When our memory, and large chunks of our lives, are in a corporate cloud and depend on it, what is left of us? where are we? Where is our autonomy? And basically: who are we in such a world? Dr. Oshri Bar-Gil* discusses our “Google Self.”
Today’s technological environment is very diverse and contains many companies. In the current article, Dr. Oshri Bar-Gil focuses on the technological environment of only one company – Google – which offers its users a very wide range of technologies. For the sake of research on the subject, he analyzed criticism of Google users on its products as they appeared in blogs, books and even academic studies. The reviews included referring to the possibilities to decide or act differently from the way they were used to in the past following the use of Google products and to conclude from this about the new capabilities added to them. The article presents the main answers to the question of how our use of Google affects who we are. The first part deals with the question of how the environment in which we live has changed and which has led us to use Google as a partner, after which Bar-Gil reviews a number of concrete examples and finally he discusses the possible consequences of thinking about Google as a “life partner”, both on a personal and social level.

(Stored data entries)

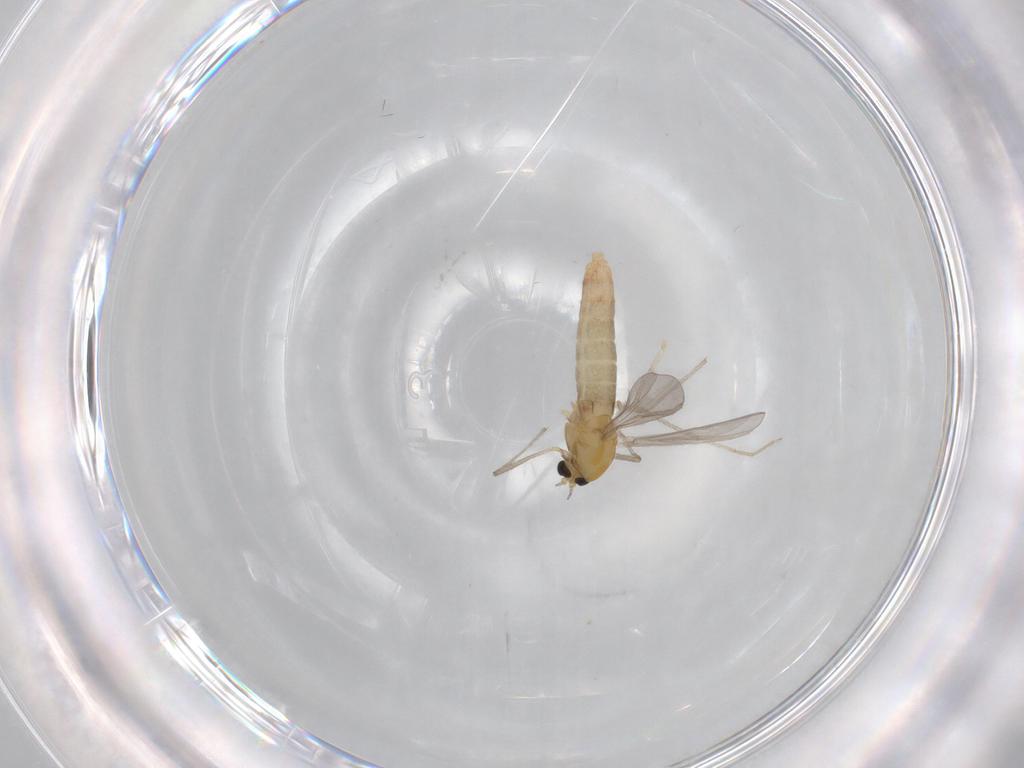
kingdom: Animalia
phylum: Arthropoda
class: Insecta
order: Diptera
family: Chironomidae
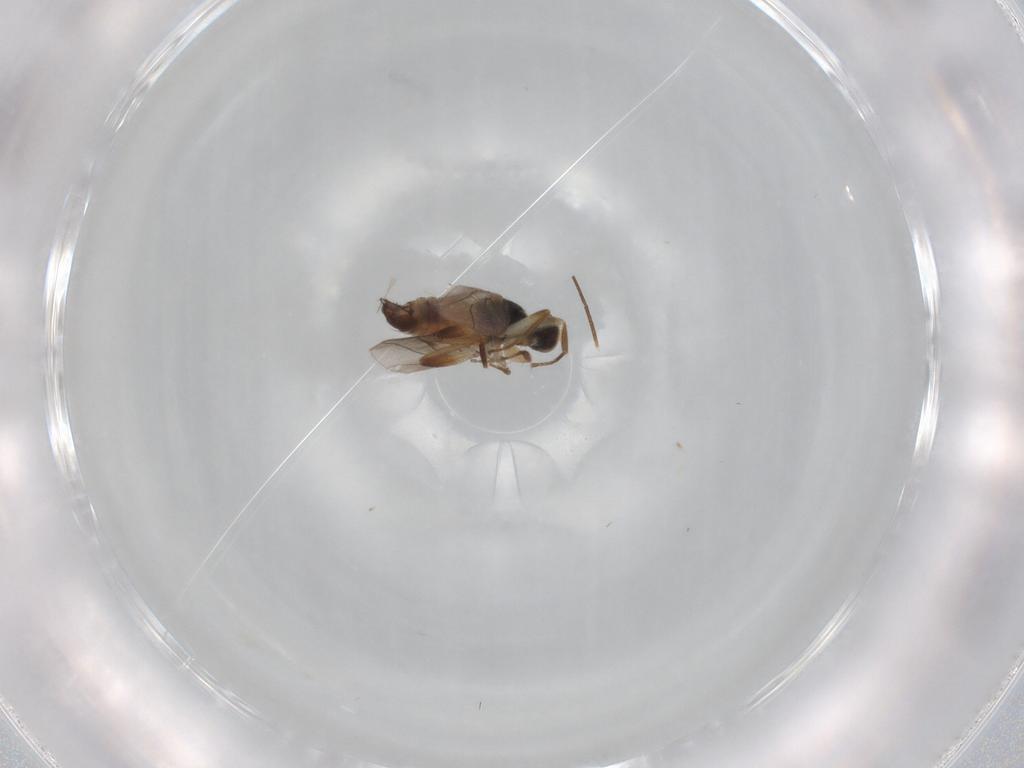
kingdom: Animalia
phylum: Arthropoda
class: Insecta
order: Diptera
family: Hybotidae
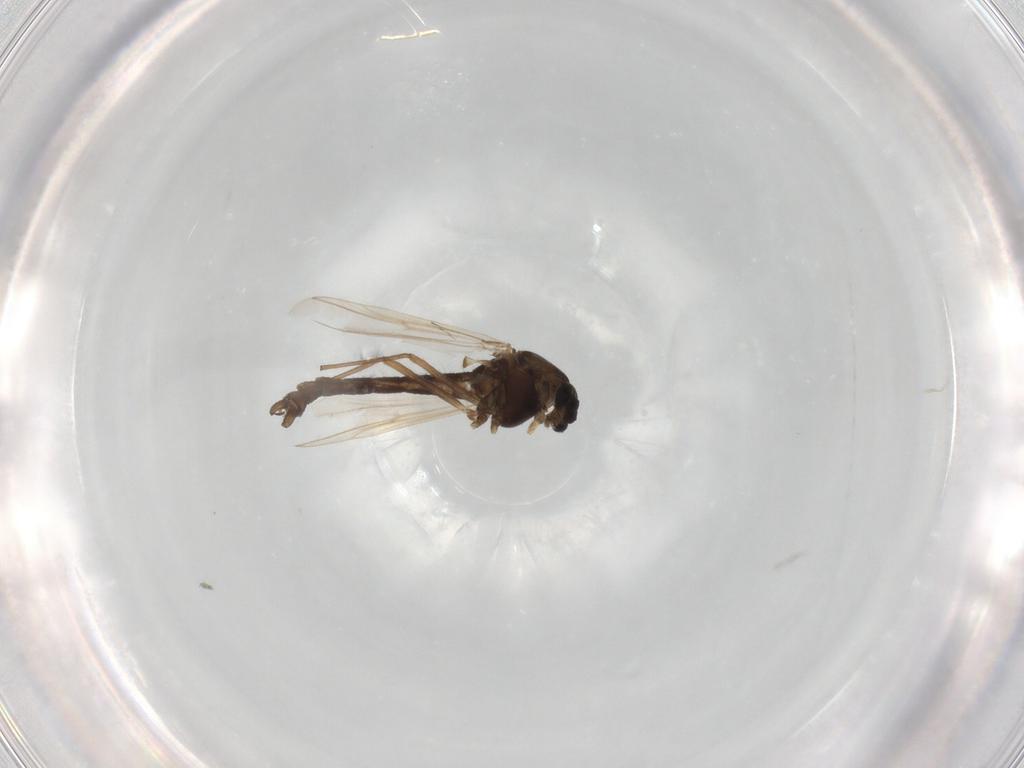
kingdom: Animalia
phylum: Arthropoda
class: Insecta
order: Diptera
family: Chironomidae
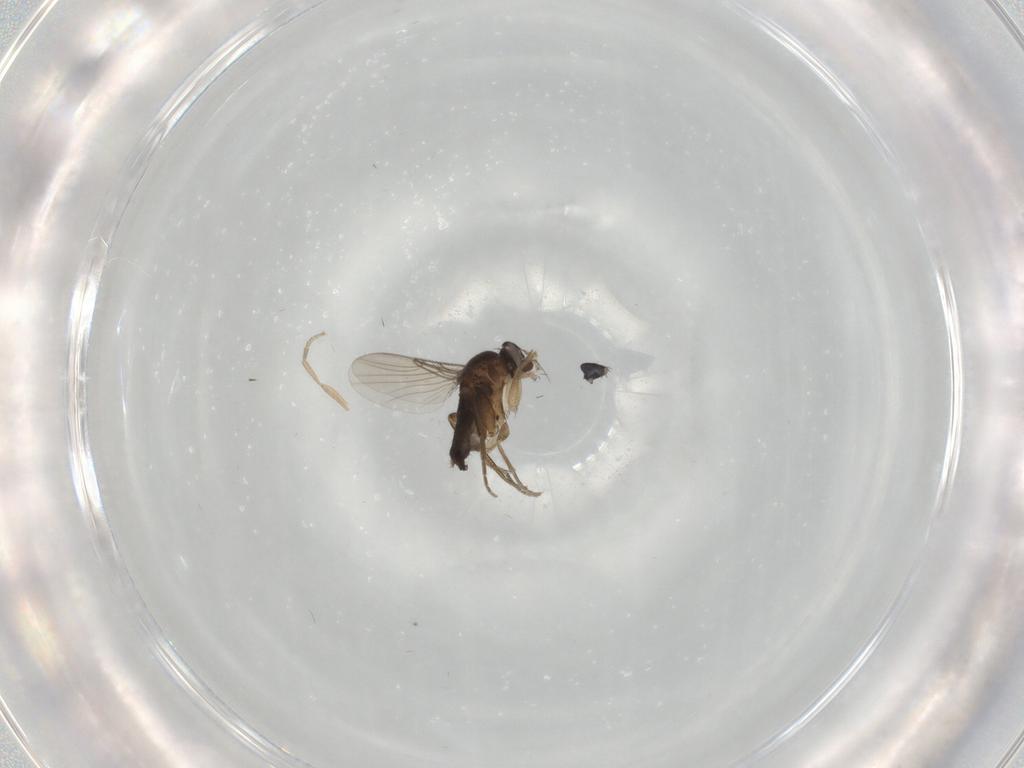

Task to carry out >> Pick up the article about our "Google Self" where it stops, and keep writing it from its last sentence onward. You can skip the records; none of them is needed here.

Expected output >>
The extended self: Humans have learned to think “through” technologies external to their biological bodies. The various technological aids are an extension of the self beyond the actual body, but in a way that is not disconnected from it. The article also discusses the expansion of capabilities by Google’s digital services.
His central claim is that the cumulative effect of using Google services creates the “Google Self”: an extension of us humans. Using our data on Google’s servers, we entrust it with decisions, actions and interactions in the information era. Following this expansion, thought processes in our lives change and even the way we think about ourselves.
* Dr. Oshri Bar-Gil is a psychologist, a graduate of the interpretation and culture program at Bar Ilan University and researches how to be human in a world saturated with technologies
This article is based on the author’s doctoral dissertation, “Google’s self – the perception of the self in the information era”, which was done at the Interdisciplinary Studies Unit at Bar-Ilan University, under the guidance of Prof. Hizki Shoham.